THE BLOG
08/03/2012 10:32 am ET Updated Oct 03, 2012

No One Prays Better Than Anyone Else

Certainly God doesn't place grades on report cards. When it comes to naked and forthright human prayer, there is clearly a refreshing absence of snobbish elites.

See? A woman is riding a Manhattan subway near Broadway at 120th Street. Although she's not kneeling in her crowded space, she happens to be praying and communicating with God as authentically as, say, any robed and enthroned bishop in Christendom.

What's the point? Truth is. Honesty is. Because spirituality and religion are presently enmeshed in a global struggle that involves new definitions, fresh "Mission Statements," and taking an unabashed closer look at lots of neat things like truth, worship, who's welcome, what's defined as sin -- and the very nature of prayer itself.

A part of our religious conflct (or civil war) is the intensely changing nature of life itself in our shattered world of rapidly changing values. We cannot close our eyes to the upward surge of violence. It engulfs us. Worldwide persecution of women gets worse and is ever more numbing. Of course, in some corners of the world women are simply invisible. I think of this every time I see a photograph of Secretary of State Hillary Clinton as the sole woman in a room filled -- filled -- by the usual array of men in business suits. She's invariably great, but hey, can't she have the company of another woman or so? I suppose we could bring in Elizabeth II. But seriously, Hillary is the pioneer here.

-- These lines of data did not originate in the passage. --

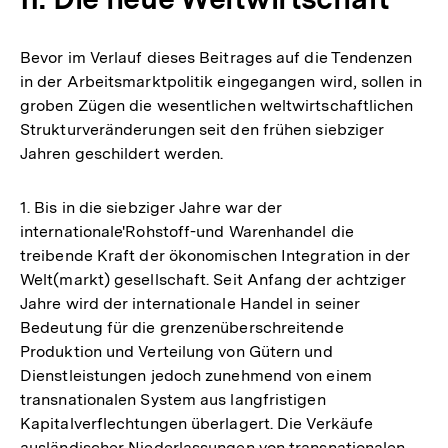
Bevor im Verlauf dieses Beitrages auf die Tendenzen
in der Arbeitsmarktpolitik eingegangen wird, sollen in
groben Zügen die wesentlichen weltwirtschaftlichen
Strukturveränderungen seit den frühen siebziger
Jahren geschildert werden.
1. Bis in die siebziger Jahre war der
internationale'Rohstoff-und Warenhandel die
treibende Kraft der ökonomischen Integration in der
Welt(markt) gesellschaft. Seit Anfang der achtziger
Jahre wird der internationale Handel in seiner
Bedeutung für die grenzenüberschreitende
Produktion und Verteilung von Gütern und
Dienstleistungen jedoch zunehmend von einem
transnationalen System aus langfristigen
Kapitalverflechtungen überlagert. Die Verkäufe
ausländischer Niederlassungen von transnationalen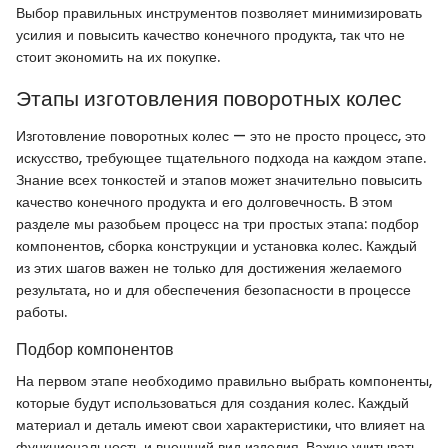
Выбор правильных инструментов позволяет минимизировать
усилия и повысить качество конечного продукта, так что не
стоит экономить на их покупке.
Этапы изготовления поворотных колес
Изготовление поворотных колес — это не просто процесс, это
искусство, требующее тщательного подхода на каждом этапе.
Знание всех тонкостей и этапов может значительно повысить
качество конечного продукта и его долговечность. В этом
разделе мы разобьем процесс на три простых этапа: подбор
компонентов, сборка конструкции и установка колес. Каждый
из этих шагов важен не только для достижения желаемого
результата, но и для обеспечения безопасности в процессе
работы.
Подбор компонентов
На первом этапе необходимо правильно выбрать компоненты,
которые будут использоваться для создания колес. Каждый
материал и деталь имеют свои характеристики, что влияет на
функциональность и внешний вид изделия. Важно учитывать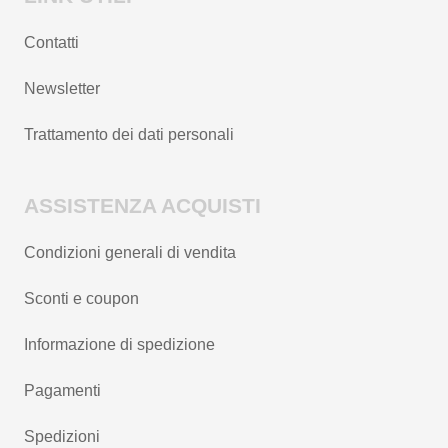
Contatti
Newsletter
Trattamento dei dati personali
ASSISTENZA ACQUISTI
Condizioni generali di vendita
Sconti e coupon
Informazione di spedizione
Pagamenti
Spedizioni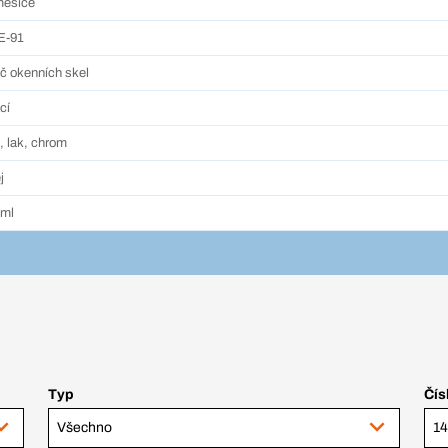
měsíce
E-91
ič okenních skel
icí
, lak, chrom
j
 ml
Typ
Čís
Všechno
14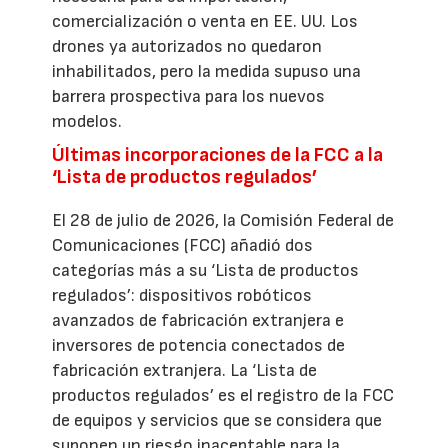
comercialización o venta en EE. UU. Los
drones ya autorizados no quedaron
inhabilitados, pero la medida supuso una
barrera prospectiva para los nuevos
modelos.
Últimas incorporaciones de la FCC a la
‘Lista de productos regulados’
El 28 de julio de 2026, la Comisión Federal de
Comunicaciones (FCC) añadió dos
categorías más a su ‘Lista de productos
regulados’: dispositivos robóticos
avanzados de fabricación extranjera e
inversores de potencia conectados de
fabricación extranjera. La ‘Lista de
productos regulados’ es el registro de la FCC
de equipos y servicios que se considera que
suponen un riesgo inaceptable para la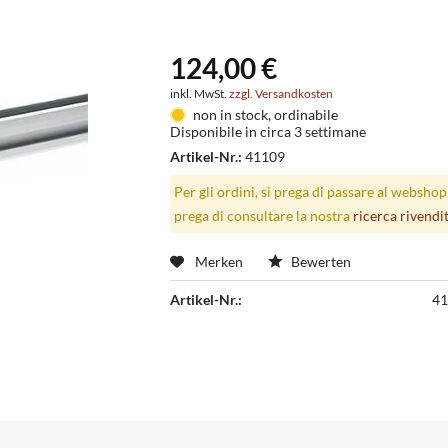
124,00 €
inkl. MwSt.
zzgl. Versandkosten
non in stock, ordinabile
Disponibile in circa 3 settimane
Artikel-Nr.:
41109
Per gli ordini, si prega di passare al websho
prega di consultare la nostra
ricerca rivendi
Merken
Bewerten
Artikel-Nr.:
41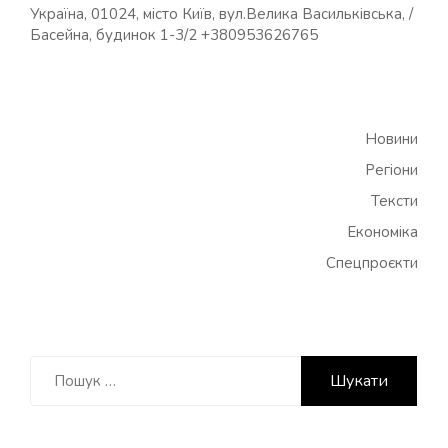
Україна, 01024, місто Київ, вул.Велика Васильківська, /
Басейна, будинок 1-3/2 +380953626765
Новини
Регіони
Тексти
Економіка
Спецпроєкти
Пошук: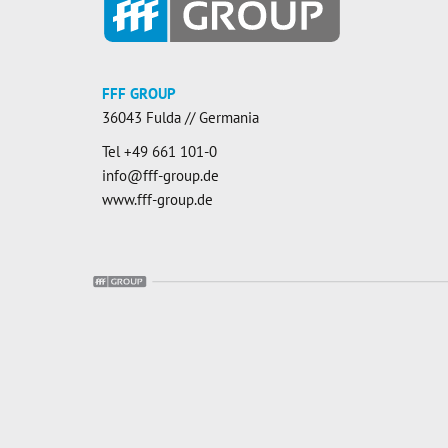
FFF GROUP
36043 Fulda // Germania
Tel
+49 661 101-0
info@fff-group.de
www.fff-group.de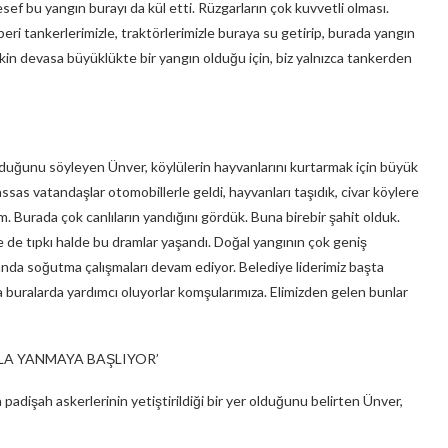
sef bu yangın burayı da kül etti. Rüzgarların çok kuvvetli olması.
ri tankerlerimizle, traktörlerimizle buraya su getirip, burada yangın
kin devasa büyüklükte bir yangın olduğu için, biz yalnızca tankerden
lduğunu söyleyen Ünver, köylülerin hayvanlarını kurtarmak için büyük
sas vatandaşlar otomobillerle geldi, hayvanları taşıdık, civar köylere
m. Burada çok canlıların yandığını gördük. Buna birebir şahit olduk.
e tıpkı halde bu dramlar yaşandı. Doğal yangının çok geniş
 anda soğutma çalışmaları devam ediyor. Belediye liderimiz başta
 buralarda yardımcı oluyorlar komşularımıza. Elimizden gelen bunlar
LA YANMAYA BAŞLIYOR’
adişah askerlerinin yetiştirildiği bir yer olduğunu belirten Ünver,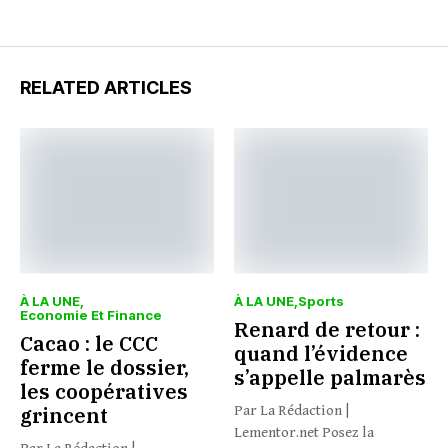
RELATED ARTICLES
À LA UNE
À LA UNE
Sports
Economie Et Finance
Renard de retour :
Cacao : le CCC
quand l’évidence
ferme le dossier,
s’appelle palmarès
les coopératives
grincent
Par La Rédaction |
Lementor.net Posez la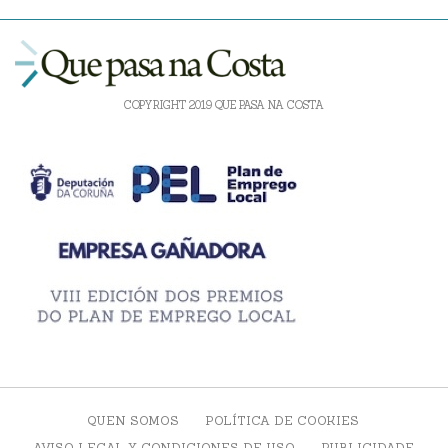
COPYRIGHT 2019 QUE PASA NA COSTA
QUEN SOMOS
POLÍTICA DE COOKIES
AVISO LEGAL Y CONDICIONES DE USO
PUBLICIDADE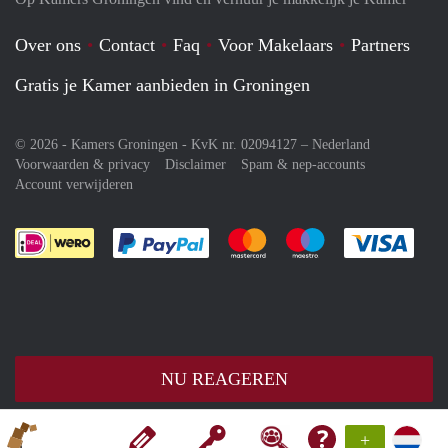
Over ons
Contact
Faq
Voor Makelaars
Partners
Gratis je Kamer aanbieden in Groningen
© 2026 - Kamers Groningen - KvK nr. 02094127 –
Nederland
Voorwaarden & privacy
Disclaimer
Spam & nep-accounts
Account verwijderen
Je rekent gemakkelijk af met Paypal
Je rekent gemakkelijk af met M
Je rekent gemakkelij
Je re
NU REAGEREN
+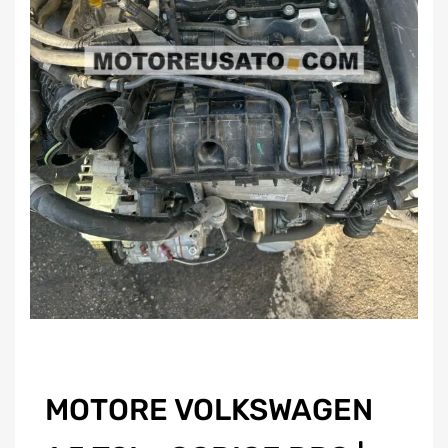
MOTORE VOLKSWAGEN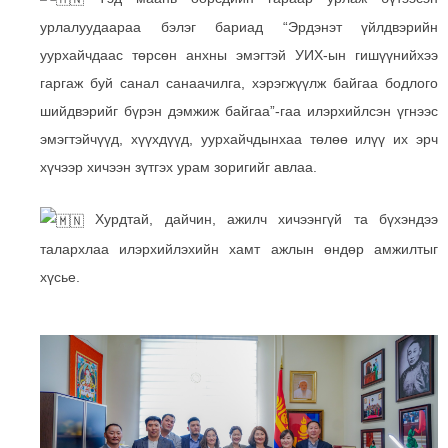
урлалуудаараа бэлэг бариад “Эрдэнэт үйлдвэрийн
уурхайчдаас төрсөн анхны эмэгтэй УИХ-ын гишүүнийхээ
гаргаж буй санал санаачилга, хэрэгжүүлж байгаа бодлого
шийдвэрийг бүрэн дэмжиж байгаа”-гаа илэрхийлсэн үгнээс
эмэгтэйчүүд, хүүхдүүд, уурхайчдынхаа төлөө илүү их эрч
хүчээр хичээн зүтгэх урам зоригийг авлаа.
Хурдтай, дайчин, ажилч хичээнгүй та бүхэндээ
талархлаа илэрхийлэхийн хамт ажлын өндөр амжилтыг
хүсье.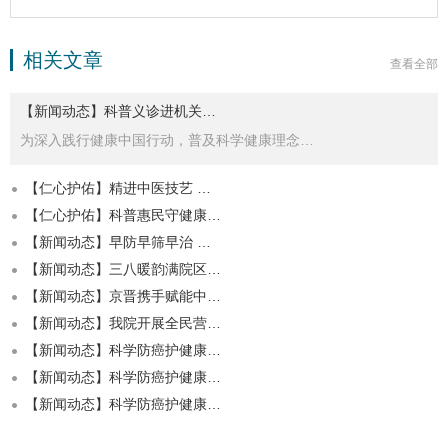
相关文章
查看全部
【新闻动态】科普义诊进机关…
为深入践行健康中国行动，普及科学健康理念…
【仁心护佑】精进中医技艺 …
【仁心护佑】科普惠民守健康…
【新闻动态】早防早筛早治 …
【新闻动态】三八暖韵满院区…
【新闻动态】京晋携手赋能中…
【新闻动态】我院开展全民营…
【新闻动态】科学防癌护健康…
【新闻动态】科学防癌护健康…
【新闻动态】科学防癌护健康…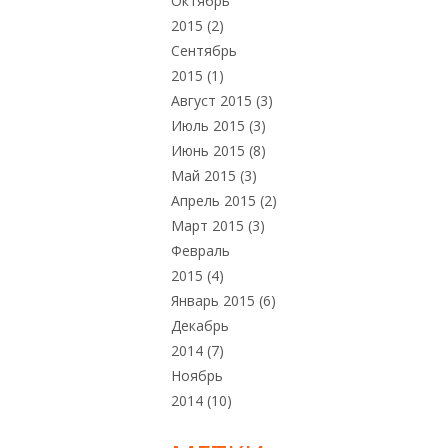
Октябрь
2015
(2)
Сентябрь
2015
(1)
Август 2015
(3)
Июль 2015
(3)
Июнь 2015
(8)
Май 2015
(3)
Апрель 2015
(2)
Март 2015
(3)
Февраль
2015
(4)
Январь 2015
(6)
Декабрь
2014
(7)
Ноябрь
2014
(10)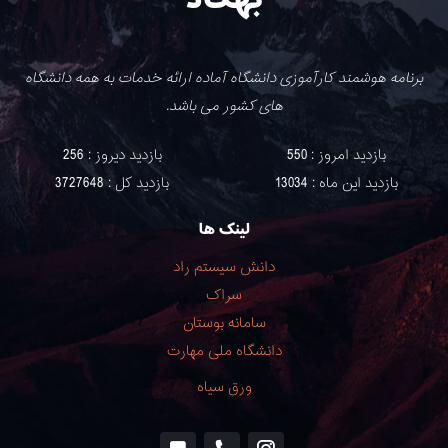
برنامه هوشمند کارآموزی دانشگاه آماده ارائه خدمات به همه دانشگاه
های کشور می باشد.
بازدید امروز : 550
بازدید دیروز : 256
بازدید این ماه : 13034
بازدید کل : 3727648
لینک ها
دانش سیستم راد
سراک
سامانه بوستان
دانشگاه ملی مهارت
ورق سياه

The changing nature of global life has to include "environmental disasters." Sadly there will be more. As the Los Angeles Times just pointed out in a brilliant series of articles by Kenneth R. Weiss, soon there will be 2 billion more people to feed. But how? This is the largest generation in history, with more than 3 billion people under the age of 25.

On and on the narrative grows. Clearly it is time for religion and spiritualilty (or whatever else you may wish to call it) to grow up. Church-as-usual is a description that offends me in its sheer casualness. Actually I prefer another word: churchianity. It's remarkably late, it seems to me, for such nonsense. Many well meaning but largely uninformed people reject "religion" out of hand as, say, a medieval tapestry that needs to be cleaned. They need to wake up, take a sober look at the serious issues, and choose to play a definite role in confronting our current crisis in saving global life.

I feel this is a moment of dire crisis in which to discard some outworn idolatries. Church as usual -- or anything as simply usual to be taken for granted -- is a colossal bore. Maybe it's a kind of mortal sin. Can this be wake up time for us? Can we slow down, take a very sober look at our human condition, pull together, discard some things and take on some new ones?

So much is at stake. It is sobering and challenging and points remarkably to the future. Yes, the future. See? It is out there.